#### Exercise brief:
An exact copy of every entry is required, without the pictures.

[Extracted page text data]
Content starts

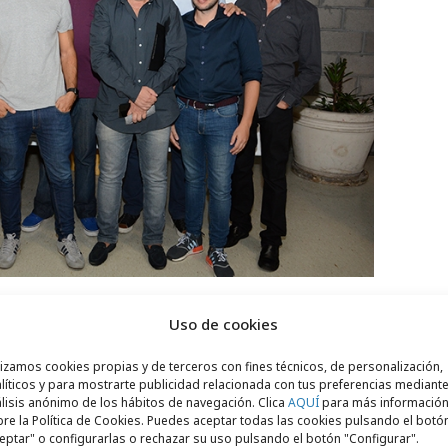
Uso de cookies
 desarrollaron dos paneles bajo el título
lizamos cookies propias y de terceros con fines técnicos, de personalización,
amos hoy cuando hablamos de
líticos y para mostrarte publicidad relacionada con tus preferencias mediante
dinados por Carlos Acosta. El miércoles
lisis anónimo de los hábitos de navegación. Clica
AQUÍ
para más informació
re la Política de Cookies. Puedes aceptar todas las cookies pulsando el botó
tín Mercado
, Pablo Gil, Gonzalo
eptar" o configurarlas o rechazar su uso pulsando el botón "Configurar".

Content ends

#### Expected answer:
Uso de cookies
 desarrollaron dos paneles bajo el título
lizamos cookies propias y de terceros con fines técnicos, de personalización,
amos hoy cuando hablamos de
líticos y para mostrarte publicidad relacionada con tus preferencias mediante
dinados por Carlos Acosta. El miércoles
lisis anónimo de los hábitos de navegación. Clica
AQUÍ
para más informació
re la Política de Cookies. Puedes aceptar todas las cookies pulsando el botó
tín Mercado
, Pablo Gil, Gonzalo
eptar" o configurarlas o rechazar su uso pulsando el botón "Configurar".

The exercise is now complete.